* **Work task**
Render every line of the records below as a numbered list, omitting blank lines and leaving out the pictures.

====== Records for this task

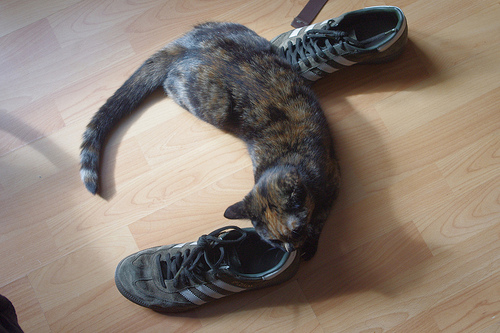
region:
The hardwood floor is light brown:
[358, 108, 498, 324]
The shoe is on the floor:
[109, 219, 306, 311]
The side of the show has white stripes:
[174, 278, 248, 306]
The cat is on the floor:
[72, 15, 345, 262]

============

* **Your solution**
1. region:
2. The hardwood floor is light brown:
3. [358, 108, 498, 324]
4. The shoe is on the floor:
5. [109, 219, 306, 311]
6. The side of the show has white stripes:
7. [174, 278, 248, 306]
8. The cat is on the floor:
9. [72, 15, 345, 262]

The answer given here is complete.